Federal law only requires background checks for gun sales at licensed dealers, although 19 states and Washington, D.C., now require background checks on all handgun sales. In states that have done this, 47 percent fewer women are shot to death by their intimate partners, 53 percent fewer law enforcement officers are killed with guns, and gun trafficking in cities drops by 48 percent, according to the Everytown for Gun Safety Support Fund.
I support the right to legally own a gun. But we don’t need rifles that can be easily turned into assault rifles. The Second Amendment is there to protect democracy, our families and our property, not cheap thrills for those who want to play with guns by shooting multiple rounds of ammunition per trigger pull.
Nor is there any sane reason why we continue to allow people to buy guns at gun shows and other venues without any type of background check, and allow no-ID-required internet sales of guns, ammunition and bump stocks or other parts to convert semi-automatic guns to automatic.

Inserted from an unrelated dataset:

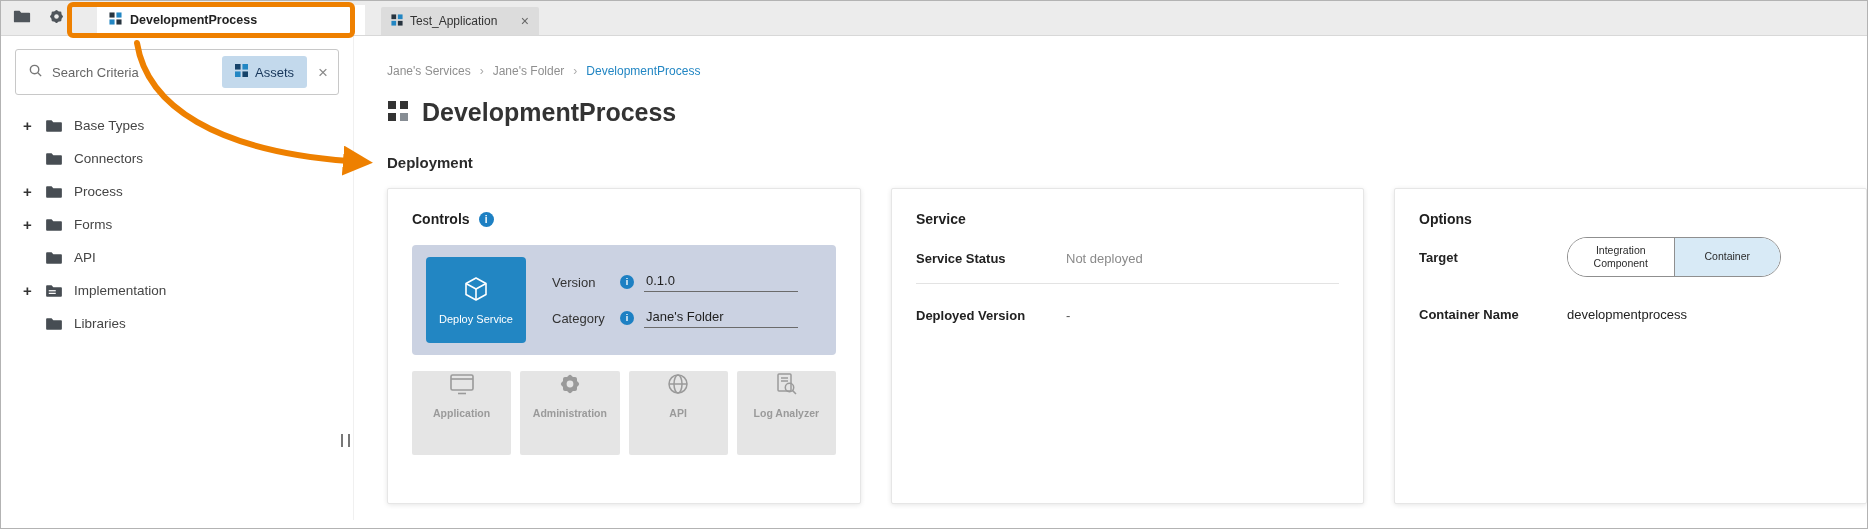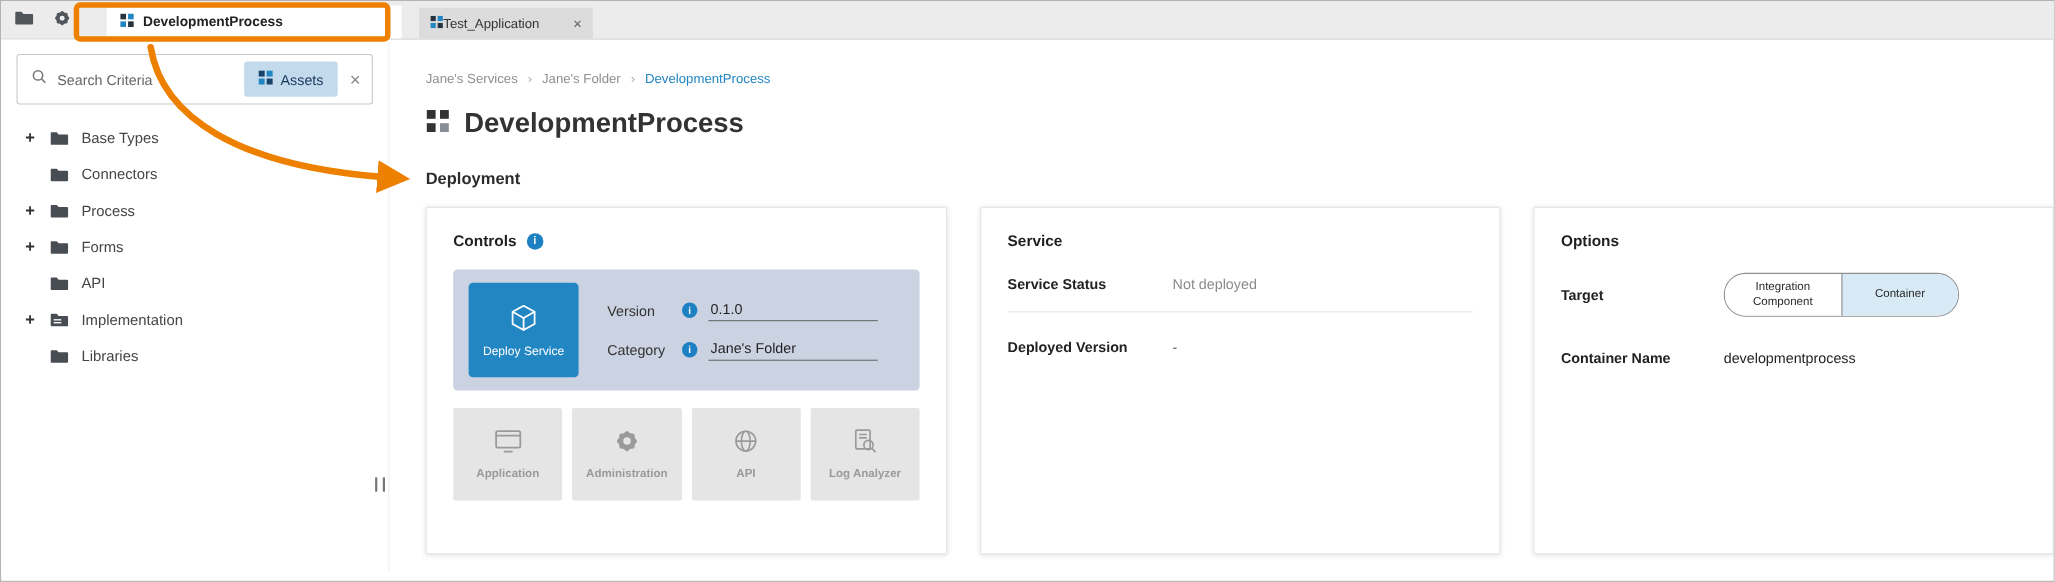"Test_Application" .tab.inactive { gap: none -> 7px }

So, I’m asking you to join me in supporting politicians in favor of making bump stocks illegal, eliminating the ability to sell rifles that can be converted into assault types, and requiring all gun sales to include background checks.
I know some of you are opposed to my viewpoints. Normally I’d say, “That’s fine; we can agree to disagree” and leave it at that. But please consider the 17,000-plus kids getting shot every year; if you have a better solution, let’s hear it. But don’t just sit there and do nothing.
And with that, this is farewell, as I leave the journalistic podium that our owner, Vance Opperman, and president, Gary Johnson, entrusted me to speak from for the last seven-and-a-half years. Sometimes this column has highlighted great achievements and attributes of our state; other times it’s been to take on serious social issues such as gun safety.
The same has been true of our overall mission as a brand. We’ve celebrated all that’s wonderful across Minnesota—the businesses and the people leading them, exploring their challenges and highlighting their successes. And we’ve taken Twin Cities Business to new levels, including increasing the percentage of women reading the magazine from 28 percent to 41 percent.
We’ve looked at complex issues that affect our business community, such as the entry of more Muslims in workplaces and the ensuing cultural dynamics; the lack of diversity in our top corporate ranks; why more post 9/11 veterans aren’t getting hired; how Pheasants Forever became the top recipient of Legacy Amendment funding; and more. And we’ve had fun, whether exploring regions such as Greater Bemidji, publishing creative features (the alter egos of ordinary business people was one such story), and introducing new events such as Person of the Year and People to Know.
Today, TCB is the financially healthiest it’s been since before the Great Recession, and the quality of its content is at its strongest point in years—all due to the awesome team I’ve had the opportunity to work with. As such, it’s the perfect time for me to leave to pursue new challenges and opportunities.
For the last several weeks, we’ve been working on transition plans, and the TCB team is well-positioned to continue delivering award-winning content produced with a deep passion and an unparalleled dedication to quality. A heartfelt thank you to Jayne Haugen Olson, Adam Platt, Liz Fedor, Burl Gilyard, Sam Schaust, Kate LeRette, Chris Winn, Gene Rebeck, Judy Arginteanu and others who have worked with me on Twin Cities Business. And a special thanks to Shelly Elmore, who continues to be the best person in the industry at knowing how to sell objective business content to advertisers, sponsors and strategic partners.
Last but not least, thank you to the business, civic and nonprofit leaders I’ve had the privilege of spending time with. As I’ve said many times at our events, you honor us by sharing your time, insights and stories with our audiences, and without you, there would be no Twin Cities Business—nor would there be the strong Minnesota economy and culture that we all enjoy.